■ Exercise aim
Write the next part of the Cornell Ph.D. student's homepage, picking up after its last line.

■ Source passage
┌────────
Email: JerryChee [at]



I am a third year Ph.D. student in Computer Science at Cornell University. I am interested in scalability and resource efficiency in machine learning, particularly through stochastic methods and compression methods. I am also interested in the intersection of statistics and machine learning. I am fortunate to be advised by Chris De Sa.

During the Summer of 2021 I worked in IC3-AI at Microsoft, on using pruning to speed-up real-time audio enhancement models for Microsoft Teams.

In previous years I was a Research Intern at the Baidu Cognitive Computing Lab in Bellevue, WA in the Spring and Summer of 2019 Additionally, I worked with Panos Toulis at UChicago Booth on statistically motivated topics in stochastic gradient descent (SGD).

In my previous professional life I worked as a data scientist consultant at McKinsey & Company. I graduated from the University of Chicago in 2017 with a degree in Computational and Applied Mathematics, with internships in data science at Nielsen and Uptake.


  • Convergence diagnostics for stochastic gradient descent with constant step size, with Panos Toulis, AISTATS 2018, oral presentation.
└────────
[Data items]
┌────────
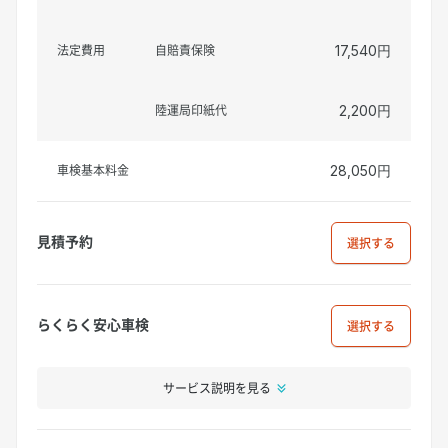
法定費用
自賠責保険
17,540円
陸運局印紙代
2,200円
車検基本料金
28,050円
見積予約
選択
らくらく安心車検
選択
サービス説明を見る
└────────
■ Expected answer
    We focus on detecting the convergence of SGD with constant learning rate to its convergence phase. Borrowing from the theory of stopping times in stochastic approximation, we developed a simple diagnostic that uses inner products of successive gradients to detect convergence. Theoretical and empirical results suggest that the diagnostic reliably detects the phase transition, which can speed up classical procedures.

In Submission

  • Pruning Neural Networks with Interpolative Decompositions.
    A principled approach to pruning by low-rank matrix approximation, using a novel application of the interpolative decomposition to approximate the activation output of a layer.


  • AISTATS, Lanzarote, Canary Islands, 2018
    Oral Presentation
    Convergence Diagnostics for SGD with constant stepsize.

  • JSM, Denver, USA, 2019
    Topic-contributed paper session
    Statistical properties of stochastic gradient descent.